Yahoo Tuesday disclosed a three-year plan that it says will keep it ahead of Wall Street forecasts and should convince investors that a takeover offer from Microsoft undervalues the company.
Yahoo shares rose nearly 4.5 percent to $27 in premarket trading on the Nasdaq.
According to the plan, which was first presented to its board in December 2007, Yahoo believes that by 2010 it can nearly double its operating cash flow to $3.7 billion and increase revenue, excluding payments to affiliates, to $8.8 billion.
The forecasts are based on revenue and cash flow growth rates that outpace median estimates from six analysts for both 2009 and 2010, Yahoo said.
Microsoft made its unsolicited takeover offer for Yahoo public on Feb. 1, initially valuing Yahoo at about $44.6 billion, or $31 per share.
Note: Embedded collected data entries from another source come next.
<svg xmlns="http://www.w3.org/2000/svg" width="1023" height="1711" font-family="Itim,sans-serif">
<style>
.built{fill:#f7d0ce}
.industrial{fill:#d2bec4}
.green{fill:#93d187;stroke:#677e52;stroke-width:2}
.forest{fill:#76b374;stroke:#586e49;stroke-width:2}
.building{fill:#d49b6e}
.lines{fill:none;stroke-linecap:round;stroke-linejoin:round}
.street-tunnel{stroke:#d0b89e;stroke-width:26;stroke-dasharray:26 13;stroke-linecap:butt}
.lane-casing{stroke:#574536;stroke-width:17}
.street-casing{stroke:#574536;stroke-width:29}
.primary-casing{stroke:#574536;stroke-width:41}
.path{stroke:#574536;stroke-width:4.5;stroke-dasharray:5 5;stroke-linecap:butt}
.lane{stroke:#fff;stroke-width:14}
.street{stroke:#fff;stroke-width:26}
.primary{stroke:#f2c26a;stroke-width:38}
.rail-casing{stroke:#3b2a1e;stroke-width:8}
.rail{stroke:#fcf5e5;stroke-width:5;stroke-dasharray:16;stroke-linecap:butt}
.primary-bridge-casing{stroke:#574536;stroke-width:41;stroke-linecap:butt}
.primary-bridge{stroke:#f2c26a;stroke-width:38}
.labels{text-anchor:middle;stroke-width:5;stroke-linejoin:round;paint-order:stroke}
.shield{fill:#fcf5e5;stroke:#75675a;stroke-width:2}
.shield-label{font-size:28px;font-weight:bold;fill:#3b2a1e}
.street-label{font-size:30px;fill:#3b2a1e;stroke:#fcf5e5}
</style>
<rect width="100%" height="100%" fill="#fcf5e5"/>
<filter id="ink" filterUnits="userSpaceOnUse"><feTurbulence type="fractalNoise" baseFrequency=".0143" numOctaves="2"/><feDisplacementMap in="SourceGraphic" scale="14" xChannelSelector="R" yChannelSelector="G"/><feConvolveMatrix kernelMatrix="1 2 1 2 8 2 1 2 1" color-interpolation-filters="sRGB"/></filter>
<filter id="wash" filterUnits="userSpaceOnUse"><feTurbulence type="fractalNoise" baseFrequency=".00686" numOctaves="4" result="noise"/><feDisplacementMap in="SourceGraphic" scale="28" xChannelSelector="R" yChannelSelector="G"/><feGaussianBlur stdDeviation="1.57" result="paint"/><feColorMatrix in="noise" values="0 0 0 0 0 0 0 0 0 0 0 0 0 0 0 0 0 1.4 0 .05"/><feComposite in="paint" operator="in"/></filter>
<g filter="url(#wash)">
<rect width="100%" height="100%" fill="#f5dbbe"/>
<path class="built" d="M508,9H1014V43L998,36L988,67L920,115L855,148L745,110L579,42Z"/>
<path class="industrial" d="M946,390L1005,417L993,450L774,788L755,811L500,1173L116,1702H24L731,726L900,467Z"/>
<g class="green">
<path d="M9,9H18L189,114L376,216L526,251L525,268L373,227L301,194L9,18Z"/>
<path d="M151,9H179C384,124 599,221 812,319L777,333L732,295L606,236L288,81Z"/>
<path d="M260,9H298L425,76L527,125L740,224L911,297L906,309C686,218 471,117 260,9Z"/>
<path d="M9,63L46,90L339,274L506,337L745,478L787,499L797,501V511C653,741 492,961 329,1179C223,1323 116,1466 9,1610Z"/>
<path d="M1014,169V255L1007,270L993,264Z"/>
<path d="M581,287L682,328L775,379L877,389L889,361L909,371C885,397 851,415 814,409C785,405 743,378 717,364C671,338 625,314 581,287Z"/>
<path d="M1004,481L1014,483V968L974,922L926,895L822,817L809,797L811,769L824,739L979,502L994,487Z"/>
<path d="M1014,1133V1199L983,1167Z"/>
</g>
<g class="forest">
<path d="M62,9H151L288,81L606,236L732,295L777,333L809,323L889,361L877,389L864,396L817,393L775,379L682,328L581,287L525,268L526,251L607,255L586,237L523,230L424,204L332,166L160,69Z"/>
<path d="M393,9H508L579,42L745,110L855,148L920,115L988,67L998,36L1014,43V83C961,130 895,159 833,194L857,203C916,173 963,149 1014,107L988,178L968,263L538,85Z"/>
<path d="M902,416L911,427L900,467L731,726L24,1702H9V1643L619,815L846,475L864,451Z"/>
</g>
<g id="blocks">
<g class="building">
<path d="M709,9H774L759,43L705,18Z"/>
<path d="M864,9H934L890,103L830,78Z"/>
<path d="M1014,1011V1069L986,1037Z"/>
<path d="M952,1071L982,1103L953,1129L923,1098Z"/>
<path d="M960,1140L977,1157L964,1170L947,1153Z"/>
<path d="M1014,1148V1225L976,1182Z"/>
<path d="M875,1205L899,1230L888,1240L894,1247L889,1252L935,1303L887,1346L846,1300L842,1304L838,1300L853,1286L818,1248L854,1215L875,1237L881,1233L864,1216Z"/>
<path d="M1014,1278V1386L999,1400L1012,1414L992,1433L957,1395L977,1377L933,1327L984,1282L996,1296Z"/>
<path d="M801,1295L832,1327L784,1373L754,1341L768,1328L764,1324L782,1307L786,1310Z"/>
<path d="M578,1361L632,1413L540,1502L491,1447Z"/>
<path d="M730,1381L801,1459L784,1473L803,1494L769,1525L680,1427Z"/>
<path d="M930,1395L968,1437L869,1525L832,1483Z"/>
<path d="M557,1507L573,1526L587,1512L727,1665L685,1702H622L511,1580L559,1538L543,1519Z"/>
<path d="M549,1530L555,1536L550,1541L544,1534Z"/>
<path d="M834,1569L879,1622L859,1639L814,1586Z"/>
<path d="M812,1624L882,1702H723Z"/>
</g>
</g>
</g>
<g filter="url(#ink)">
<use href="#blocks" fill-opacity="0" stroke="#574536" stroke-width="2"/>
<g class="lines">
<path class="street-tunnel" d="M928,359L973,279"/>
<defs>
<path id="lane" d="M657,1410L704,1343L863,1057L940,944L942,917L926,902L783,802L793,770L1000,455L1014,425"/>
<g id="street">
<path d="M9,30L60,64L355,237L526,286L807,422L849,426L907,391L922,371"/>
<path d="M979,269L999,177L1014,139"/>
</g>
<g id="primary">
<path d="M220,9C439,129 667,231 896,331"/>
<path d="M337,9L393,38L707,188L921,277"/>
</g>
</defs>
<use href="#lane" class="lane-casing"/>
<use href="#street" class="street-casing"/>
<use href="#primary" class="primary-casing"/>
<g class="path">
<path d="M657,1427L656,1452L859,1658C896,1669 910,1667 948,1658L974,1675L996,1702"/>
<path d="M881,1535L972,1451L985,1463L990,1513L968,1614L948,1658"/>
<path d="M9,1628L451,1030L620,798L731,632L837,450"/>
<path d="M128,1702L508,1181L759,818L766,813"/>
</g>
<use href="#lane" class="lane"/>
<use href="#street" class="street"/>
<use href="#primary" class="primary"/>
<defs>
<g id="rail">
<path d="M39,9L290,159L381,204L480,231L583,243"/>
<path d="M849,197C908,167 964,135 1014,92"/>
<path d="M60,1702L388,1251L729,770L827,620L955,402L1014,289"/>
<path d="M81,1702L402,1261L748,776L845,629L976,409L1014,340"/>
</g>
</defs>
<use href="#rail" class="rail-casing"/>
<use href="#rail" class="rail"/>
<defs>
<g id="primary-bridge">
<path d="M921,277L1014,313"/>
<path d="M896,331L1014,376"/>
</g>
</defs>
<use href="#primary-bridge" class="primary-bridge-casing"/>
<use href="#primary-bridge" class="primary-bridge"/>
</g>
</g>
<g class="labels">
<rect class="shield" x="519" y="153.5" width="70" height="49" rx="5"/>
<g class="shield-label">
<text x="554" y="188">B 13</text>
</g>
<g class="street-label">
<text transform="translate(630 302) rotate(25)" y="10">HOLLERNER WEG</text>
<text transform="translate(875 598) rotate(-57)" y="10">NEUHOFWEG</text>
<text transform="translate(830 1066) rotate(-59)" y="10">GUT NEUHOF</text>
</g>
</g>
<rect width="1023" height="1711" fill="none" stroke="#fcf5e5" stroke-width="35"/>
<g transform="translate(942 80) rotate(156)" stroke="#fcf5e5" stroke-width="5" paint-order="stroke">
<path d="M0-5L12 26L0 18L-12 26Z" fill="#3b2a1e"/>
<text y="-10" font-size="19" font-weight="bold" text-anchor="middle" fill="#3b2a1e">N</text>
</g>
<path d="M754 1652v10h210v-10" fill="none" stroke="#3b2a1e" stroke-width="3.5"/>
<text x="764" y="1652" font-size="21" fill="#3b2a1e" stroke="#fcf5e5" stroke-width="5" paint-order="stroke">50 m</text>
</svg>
Microsoft has shown no public sign of sweetening its bid, now worth closer to $42 billion, and a Reuters poll shows that most analysts expect the software maker to prevail in the Yahoo takeover.
"Yahoo is positioned for accelerated financial growth -- we have a powerful consumer brand, a huge global audience and a highly profitable operating model," Yahoo Chief Executive Jerry Yang said in a statement.
Yahoo said its board is continuing to evaluate all of its strategic alternatives.
Yahoo also reaffirmed its financial forecasts for the first quarter and full-year 2008.